Criminologist: Guyger Verdict Turning Point In Police Shooting Cases

Convictions of police officers are rare but following the Amber Guyger verdict, Dallas County jurors have now convicted two police officers of murder in the last year.

The Guyger conviction follows the murder conviction of fired Balch Springs officer Roy Oliver in August of 2018. Oliver was convicted after shooting into a car, killing 15-year-old Jordan Edwards, as the car he was riding in drove away from a party.

A leading criminologist said the conviction shows a turning point in cases involving officer involved shootings.

Dr. Alex del Carmen is an associate dean and professor at the school of criminology at Tarleton State University and said the two recent Dallas County verdicts show jurors are no longer willing to give officers the benefit of the doubt because they wear the badge.

"I think we're seeing juries are more courageous," said del Carmen. "Juries are willing to take that extra step to really ask the question 'are police officers better trained than the rest of us?' And, therefore, 'Are they expected to perform in a critical situation like this in a more effective manner?'"

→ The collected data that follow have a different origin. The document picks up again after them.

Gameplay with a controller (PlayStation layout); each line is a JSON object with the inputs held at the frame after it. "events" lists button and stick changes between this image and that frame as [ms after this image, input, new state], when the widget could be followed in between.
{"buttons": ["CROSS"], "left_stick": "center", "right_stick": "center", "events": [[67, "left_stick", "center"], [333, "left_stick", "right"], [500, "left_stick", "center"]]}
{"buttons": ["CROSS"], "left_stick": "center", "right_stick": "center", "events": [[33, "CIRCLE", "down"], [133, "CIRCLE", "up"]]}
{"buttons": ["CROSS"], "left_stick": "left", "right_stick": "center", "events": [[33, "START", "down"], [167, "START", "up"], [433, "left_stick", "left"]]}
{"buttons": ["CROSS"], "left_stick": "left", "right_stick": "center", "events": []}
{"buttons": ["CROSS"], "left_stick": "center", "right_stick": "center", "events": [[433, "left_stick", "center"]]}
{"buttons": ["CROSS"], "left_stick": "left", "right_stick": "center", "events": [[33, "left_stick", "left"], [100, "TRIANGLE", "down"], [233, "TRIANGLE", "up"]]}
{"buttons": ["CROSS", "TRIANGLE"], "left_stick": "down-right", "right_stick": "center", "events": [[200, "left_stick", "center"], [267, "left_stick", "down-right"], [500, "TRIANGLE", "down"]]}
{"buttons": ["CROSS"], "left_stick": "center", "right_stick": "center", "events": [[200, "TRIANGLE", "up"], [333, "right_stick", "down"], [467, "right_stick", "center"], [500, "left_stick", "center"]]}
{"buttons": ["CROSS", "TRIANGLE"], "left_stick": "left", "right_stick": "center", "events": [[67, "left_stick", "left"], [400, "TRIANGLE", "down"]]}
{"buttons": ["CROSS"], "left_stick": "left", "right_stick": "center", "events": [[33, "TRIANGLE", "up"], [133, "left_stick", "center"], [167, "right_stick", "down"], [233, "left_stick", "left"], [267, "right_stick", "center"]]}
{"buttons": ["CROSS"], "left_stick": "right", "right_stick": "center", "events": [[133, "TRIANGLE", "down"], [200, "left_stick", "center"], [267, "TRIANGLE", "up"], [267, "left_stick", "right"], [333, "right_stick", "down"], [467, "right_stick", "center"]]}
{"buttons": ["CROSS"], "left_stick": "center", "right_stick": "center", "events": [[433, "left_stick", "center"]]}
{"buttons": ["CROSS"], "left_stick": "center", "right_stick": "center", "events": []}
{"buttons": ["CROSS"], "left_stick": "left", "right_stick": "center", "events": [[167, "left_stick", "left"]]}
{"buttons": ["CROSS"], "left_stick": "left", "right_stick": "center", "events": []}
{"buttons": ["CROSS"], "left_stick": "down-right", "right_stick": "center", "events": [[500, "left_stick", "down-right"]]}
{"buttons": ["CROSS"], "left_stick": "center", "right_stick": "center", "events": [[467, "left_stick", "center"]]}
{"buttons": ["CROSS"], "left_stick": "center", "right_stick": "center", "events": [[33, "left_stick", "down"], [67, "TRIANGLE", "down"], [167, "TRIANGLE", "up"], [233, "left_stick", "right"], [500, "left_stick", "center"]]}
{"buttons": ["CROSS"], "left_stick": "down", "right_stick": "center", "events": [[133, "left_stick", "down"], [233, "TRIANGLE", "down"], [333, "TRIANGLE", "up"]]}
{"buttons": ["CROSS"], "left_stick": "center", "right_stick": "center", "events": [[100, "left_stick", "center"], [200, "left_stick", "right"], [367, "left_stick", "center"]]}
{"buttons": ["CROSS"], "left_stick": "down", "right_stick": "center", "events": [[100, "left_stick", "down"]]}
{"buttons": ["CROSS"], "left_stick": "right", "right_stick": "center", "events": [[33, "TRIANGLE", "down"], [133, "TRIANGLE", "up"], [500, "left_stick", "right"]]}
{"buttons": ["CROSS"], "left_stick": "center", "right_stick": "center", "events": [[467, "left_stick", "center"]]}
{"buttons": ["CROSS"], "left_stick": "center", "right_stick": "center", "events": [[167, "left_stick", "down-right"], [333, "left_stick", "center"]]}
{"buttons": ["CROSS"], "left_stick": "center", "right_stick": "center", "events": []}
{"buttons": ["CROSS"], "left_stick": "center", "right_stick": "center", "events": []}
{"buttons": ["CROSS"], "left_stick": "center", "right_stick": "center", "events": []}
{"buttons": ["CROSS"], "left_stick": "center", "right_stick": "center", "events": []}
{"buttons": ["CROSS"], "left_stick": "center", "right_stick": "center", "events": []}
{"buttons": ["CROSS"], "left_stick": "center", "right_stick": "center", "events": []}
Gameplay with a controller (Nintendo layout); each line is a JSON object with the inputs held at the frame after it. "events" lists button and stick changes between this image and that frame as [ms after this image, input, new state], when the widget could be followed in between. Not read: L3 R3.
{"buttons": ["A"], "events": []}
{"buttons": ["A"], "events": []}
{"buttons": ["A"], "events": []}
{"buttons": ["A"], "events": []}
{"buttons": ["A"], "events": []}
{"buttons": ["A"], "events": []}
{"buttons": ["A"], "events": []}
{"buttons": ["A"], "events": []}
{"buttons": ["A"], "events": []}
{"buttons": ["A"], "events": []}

Del Carmen has trained thousands of officers and consults police departments across the state. He believes the Guyger case will be studied extensively by the legal and law enforcement community and felt the critical moment came when Guyger testified she intended to kill Botham Jean.

He said that is what officers are trained to do when they perceive an imminent threat.

"I think that's really important because many people see that and think 'well clearly she premeditated to kill'," said del Carmen. "On the other hand, police officers are actually trained that when they are going to use lethal force they are going to shoot to kill."

He added officers are trained to use what's called their muscle reflex and respond to a threat right away and shoot at center mass. He said he does not believe that aspect of training will change, but said other aspects of assessing threats will be studied.

"Many of us are going to revisit tunnel vision, being able to be situationally aware, how long it takes an officer to respond to lethal force and whether or not a person is really truly a threat to them," said del Carmen.

Del Carmen said the justice system is not perfect, but believes the system is getting better.

"We'll try to learn from these tragedies and try to train police officers to do a better job."